(TASK DIRECTIONS): Copy out each line of the material in which the word "lines" can be found.

(RECORDS PROVIDED):

▼▼▼

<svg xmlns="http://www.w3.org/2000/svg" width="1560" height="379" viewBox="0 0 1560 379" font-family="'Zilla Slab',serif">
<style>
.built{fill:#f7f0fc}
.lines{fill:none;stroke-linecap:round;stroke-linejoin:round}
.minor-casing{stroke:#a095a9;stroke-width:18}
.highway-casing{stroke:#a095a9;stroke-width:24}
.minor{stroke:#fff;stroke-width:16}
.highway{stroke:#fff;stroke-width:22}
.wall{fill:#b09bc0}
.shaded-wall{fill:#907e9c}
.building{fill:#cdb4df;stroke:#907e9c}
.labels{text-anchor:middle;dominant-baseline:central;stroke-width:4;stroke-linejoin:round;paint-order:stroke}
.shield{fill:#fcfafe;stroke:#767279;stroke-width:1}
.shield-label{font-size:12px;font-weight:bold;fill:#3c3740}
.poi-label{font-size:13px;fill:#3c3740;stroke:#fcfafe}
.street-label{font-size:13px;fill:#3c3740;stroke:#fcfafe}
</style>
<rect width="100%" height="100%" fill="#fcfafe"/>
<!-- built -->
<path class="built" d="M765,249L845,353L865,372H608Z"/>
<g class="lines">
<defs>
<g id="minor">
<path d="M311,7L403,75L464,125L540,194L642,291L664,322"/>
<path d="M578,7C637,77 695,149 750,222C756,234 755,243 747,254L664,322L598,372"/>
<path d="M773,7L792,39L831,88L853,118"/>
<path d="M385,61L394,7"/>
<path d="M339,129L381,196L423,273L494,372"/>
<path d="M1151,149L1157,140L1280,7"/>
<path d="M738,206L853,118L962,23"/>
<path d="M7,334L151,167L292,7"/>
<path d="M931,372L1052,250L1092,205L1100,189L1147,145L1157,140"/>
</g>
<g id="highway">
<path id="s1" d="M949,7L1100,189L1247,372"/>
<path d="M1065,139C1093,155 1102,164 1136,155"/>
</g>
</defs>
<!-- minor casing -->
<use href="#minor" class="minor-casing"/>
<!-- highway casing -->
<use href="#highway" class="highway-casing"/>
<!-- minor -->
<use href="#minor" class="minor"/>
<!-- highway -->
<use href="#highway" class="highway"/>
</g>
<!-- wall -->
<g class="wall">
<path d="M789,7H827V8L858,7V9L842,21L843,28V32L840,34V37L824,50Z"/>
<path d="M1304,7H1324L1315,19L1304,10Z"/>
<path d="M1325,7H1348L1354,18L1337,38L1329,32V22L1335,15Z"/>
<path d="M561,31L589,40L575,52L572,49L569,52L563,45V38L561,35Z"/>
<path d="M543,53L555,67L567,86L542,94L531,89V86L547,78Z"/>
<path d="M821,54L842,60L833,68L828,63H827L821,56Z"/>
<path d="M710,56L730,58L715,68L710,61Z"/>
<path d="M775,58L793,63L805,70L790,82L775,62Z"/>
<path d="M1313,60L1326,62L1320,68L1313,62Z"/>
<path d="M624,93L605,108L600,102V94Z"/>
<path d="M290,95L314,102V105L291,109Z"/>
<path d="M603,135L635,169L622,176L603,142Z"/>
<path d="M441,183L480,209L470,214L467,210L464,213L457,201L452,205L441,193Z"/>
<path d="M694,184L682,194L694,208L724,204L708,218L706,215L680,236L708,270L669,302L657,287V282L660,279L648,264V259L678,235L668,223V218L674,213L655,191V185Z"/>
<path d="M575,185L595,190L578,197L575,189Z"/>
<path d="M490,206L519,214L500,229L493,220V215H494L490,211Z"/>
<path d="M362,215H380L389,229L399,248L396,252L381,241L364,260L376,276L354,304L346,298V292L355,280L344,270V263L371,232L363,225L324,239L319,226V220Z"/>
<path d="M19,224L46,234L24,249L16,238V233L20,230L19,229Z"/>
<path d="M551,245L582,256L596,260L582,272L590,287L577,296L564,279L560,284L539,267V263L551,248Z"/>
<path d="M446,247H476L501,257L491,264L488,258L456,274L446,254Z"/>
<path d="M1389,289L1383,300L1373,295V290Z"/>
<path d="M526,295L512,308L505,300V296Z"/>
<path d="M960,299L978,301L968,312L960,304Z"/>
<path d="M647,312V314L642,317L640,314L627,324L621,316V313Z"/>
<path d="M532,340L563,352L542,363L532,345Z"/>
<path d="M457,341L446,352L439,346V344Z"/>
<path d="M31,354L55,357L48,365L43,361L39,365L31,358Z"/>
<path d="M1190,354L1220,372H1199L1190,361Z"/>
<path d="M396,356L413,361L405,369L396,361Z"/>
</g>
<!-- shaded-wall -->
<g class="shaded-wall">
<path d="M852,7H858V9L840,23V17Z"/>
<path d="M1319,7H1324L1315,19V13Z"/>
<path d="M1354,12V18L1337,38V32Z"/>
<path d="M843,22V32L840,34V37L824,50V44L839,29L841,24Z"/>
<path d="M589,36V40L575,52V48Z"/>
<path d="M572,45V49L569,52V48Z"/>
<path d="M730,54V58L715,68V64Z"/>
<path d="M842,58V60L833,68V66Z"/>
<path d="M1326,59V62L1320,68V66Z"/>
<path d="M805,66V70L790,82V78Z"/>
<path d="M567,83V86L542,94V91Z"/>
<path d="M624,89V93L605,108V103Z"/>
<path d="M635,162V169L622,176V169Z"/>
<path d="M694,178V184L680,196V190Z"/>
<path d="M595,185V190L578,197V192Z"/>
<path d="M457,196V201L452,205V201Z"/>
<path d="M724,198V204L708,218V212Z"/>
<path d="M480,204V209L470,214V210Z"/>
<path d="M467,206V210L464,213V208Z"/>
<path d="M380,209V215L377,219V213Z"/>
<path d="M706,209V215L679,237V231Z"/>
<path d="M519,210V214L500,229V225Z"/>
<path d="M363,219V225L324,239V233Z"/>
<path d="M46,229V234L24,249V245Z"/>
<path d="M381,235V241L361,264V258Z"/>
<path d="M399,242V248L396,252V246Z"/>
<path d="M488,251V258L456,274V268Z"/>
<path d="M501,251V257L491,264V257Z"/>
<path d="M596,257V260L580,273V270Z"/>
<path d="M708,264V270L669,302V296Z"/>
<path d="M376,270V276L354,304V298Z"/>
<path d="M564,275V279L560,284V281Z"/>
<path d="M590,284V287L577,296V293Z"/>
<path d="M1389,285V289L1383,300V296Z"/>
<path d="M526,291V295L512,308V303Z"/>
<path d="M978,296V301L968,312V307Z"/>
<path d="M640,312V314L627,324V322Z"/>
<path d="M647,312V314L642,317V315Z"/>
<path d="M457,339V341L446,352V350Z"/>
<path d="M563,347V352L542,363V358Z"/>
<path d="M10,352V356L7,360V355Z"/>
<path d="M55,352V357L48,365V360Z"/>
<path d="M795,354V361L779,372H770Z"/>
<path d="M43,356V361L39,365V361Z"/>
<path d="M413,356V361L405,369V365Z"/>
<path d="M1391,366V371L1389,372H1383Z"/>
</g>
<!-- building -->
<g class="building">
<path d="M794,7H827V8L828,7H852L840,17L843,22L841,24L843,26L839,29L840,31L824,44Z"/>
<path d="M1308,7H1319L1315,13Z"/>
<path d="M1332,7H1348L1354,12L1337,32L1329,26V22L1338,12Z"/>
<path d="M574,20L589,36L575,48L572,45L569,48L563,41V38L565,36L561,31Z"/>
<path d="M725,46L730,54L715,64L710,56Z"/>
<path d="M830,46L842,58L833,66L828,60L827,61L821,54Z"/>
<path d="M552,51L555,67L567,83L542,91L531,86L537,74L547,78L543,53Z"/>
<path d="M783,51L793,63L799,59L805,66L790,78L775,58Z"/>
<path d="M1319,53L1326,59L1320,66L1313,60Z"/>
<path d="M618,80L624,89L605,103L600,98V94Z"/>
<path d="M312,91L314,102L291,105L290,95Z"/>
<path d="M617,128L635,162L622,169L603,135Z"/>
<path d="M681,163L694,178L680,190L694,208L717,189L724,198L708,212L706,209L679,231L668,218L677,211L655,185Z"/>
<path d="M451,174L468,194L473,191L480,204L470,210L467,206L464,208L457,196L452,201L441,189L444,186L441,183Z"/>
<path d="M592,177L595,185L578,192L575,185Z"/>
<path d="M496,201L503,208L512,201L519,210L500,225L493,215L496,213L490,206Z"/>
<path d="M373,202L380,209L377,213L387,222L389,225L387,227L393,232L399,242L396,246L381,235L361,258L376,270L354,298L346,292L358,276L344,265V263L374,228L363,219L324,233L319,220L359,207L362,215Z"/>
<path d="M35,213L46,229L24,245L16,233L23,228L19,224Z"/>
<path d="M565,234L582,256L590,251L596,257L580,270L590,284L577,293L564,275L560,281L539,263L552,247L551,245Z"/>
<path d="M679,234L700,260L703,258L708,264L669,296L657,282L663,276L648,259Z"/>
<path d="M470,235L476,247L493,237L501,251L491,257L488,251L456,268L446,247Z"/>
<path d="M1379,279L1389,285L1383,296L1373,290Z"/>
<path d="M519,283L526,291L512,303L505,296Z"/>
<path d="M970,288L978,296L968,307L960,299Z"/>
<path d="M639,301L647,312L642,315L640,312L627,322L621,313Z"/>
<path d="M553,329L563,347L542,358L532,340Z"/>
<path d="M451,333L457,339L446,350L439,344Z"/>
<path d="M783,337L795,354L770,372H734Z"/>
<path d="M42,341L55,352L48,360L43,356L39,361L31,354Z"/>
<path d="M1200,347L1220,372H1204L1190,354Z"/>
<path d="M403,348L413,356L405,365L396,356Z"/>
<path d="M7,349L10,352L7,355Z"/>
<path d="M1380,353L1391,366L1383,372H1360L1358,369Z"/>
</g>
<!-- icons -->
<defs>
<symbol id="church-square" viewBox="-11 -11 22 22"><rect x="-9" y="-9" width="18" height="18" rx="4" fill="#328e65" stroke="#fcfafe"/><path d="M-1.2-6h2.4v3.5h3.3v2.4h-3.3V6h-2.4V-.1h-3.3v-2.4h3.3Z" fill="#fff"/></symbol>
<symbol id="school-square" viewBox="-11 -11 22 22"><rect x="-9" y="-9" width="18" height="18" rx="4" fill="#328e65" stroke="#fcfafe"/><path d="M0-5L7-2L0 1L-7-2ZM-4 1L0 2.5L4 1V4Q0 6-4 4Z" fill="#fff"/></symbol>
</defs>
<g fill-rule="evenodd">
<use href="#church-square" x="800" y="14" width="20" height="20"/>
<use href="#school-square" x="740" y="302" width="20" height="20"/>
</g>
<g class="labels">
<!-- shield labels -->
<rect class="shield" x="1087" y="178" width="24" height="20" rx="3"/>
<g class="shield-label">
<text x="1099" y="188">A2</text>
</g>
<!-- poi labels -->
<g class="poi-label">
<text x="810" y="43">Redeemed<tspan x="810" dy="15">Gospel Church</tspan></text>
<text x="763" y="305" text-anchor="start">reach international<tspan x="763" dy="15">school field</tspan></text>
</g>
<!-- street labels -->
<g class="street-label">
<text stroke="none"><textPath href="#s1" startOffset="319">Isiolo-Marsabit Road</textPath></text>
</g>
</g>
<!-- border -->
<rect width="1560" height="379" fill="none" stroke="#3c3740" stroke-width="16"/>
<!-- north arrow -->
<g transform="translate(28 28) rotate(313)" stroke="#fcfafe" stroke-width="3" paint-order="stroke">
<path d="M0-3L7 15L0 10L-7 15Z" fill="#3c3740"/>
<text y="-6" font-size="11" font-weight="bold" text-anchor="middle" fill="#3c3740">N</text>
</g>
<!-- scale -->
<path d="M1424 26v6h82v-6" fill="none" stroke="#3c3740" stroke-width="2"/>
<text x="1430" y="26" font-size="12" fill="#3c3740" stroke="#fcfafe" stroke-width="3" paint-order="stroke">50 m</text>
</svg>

▲▲▲

(SOLUTION FOR THIS PROBLEM):
.lines{fill:none;stroke-linecap:round;stroke-linejoin:round}
<g class="lines">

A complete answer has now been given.